Visitor.joins("LEFT join marketings ON marketings.visitor_id = visitors.id").group("visitors.id").select("visitors.id, count(marketings.id)")
SELECT visitors.id, count(marketings.id) FROM "visitors" LEFT join marketings ON marketings.visitor_id = visitors.id GROUP BY visitors.id

Now we only want those visitors whose number of marketing records is greater than 2. Usually things like this is done with the where command. For example if we want visitors whose name was Sandeep we would do where name ='Sandeep' but in this case the count of marketings is not a visitor attribute instead it is something being calculate in an aggregate command which is working with a group by command. So now to do that comparison and filter we need to use the having command. I like to think of it as the where command equivalent for the group_by command

Visitor.joins("LEFT join marketings ON marketings.visitor_id = visitors.id").group("visitors.id").select("visitors.id, count(marketings.id)").having("count(marketings.id) = 2")
SELECT visitors.id, count(marketings.id) FROM "visitors" LEFT join marketings ON marketings.visitor_id = visitors.id GROUP BY visitors.id HAVING count(marketings.id) > 2

Now lets say we want to further filter on a column on the marketings table. the marketings column has an excluded column. we are only interested when excluded column is false

Visitor.joins("LEFT join marketings ON marketings.visitor_id = visitors.id").where("marketings.excluded = false").select("visitors.id, count(marketings.id)").group("visitors.id").having("count(marketings.id) = 0")

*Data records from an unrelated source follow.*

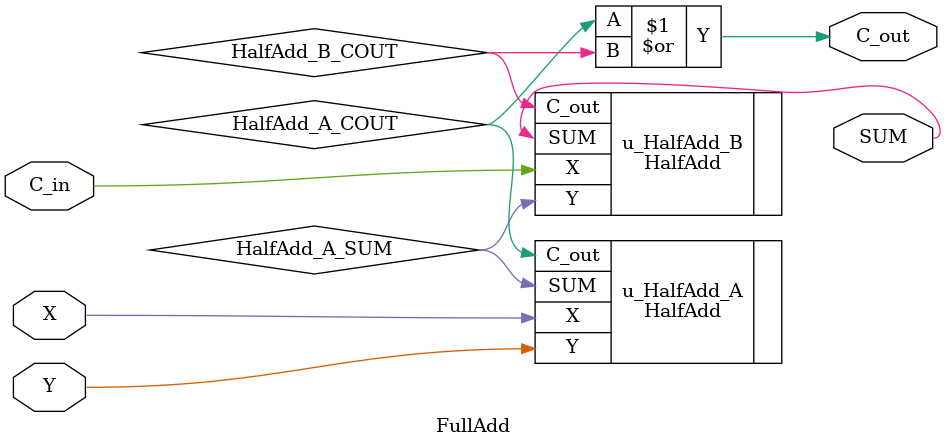
<source format=v>
module FullAdd (X, Y, C_in, SUM, C_out);

input X;
input Y;
input C_in;
output SUM;
output C_out;

wire HalfAdd_A_SUM;
wire HalfAdd_A_COUT;
wire HalfAdd_B_COUT;

HalfAdd u_HalfAdd_A (
   .X(X),
   .Y(Y),
   .SUM(HalfAdd_A_SUM),
   .C_out(HalfAdd_A_COUT) 
);

HalfAdd u_HalfAdd_B (
   .X(C_in),
   .Y(HalfAdd_A_SUM),
   .SUM(SUM),
   .C_out(HalfAdd_B_COUT) 
);

assign C_out = HalfAdd_A_COUT | HalfAdd_B_COUT;

endmodule

</source>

Here used the where claused which filtered all visitors out where there was no match. so basically all results are with a count of 1 or higher. so in a sense it is no longer a left join. it has become an inner join even though we had it as a left join.

Now if we place the condition as part of the join, it will still keep all left record and just drop the records on the right if they dont match, thus once again making it a left join.

Visitor.joins("LEFT join marketings ON marketings.visitor_id = visitors.id and marketings.excluded = false").select("visitors.id, count(marketings.id)").group("visitors.id").having("count(marketings.id) = 0")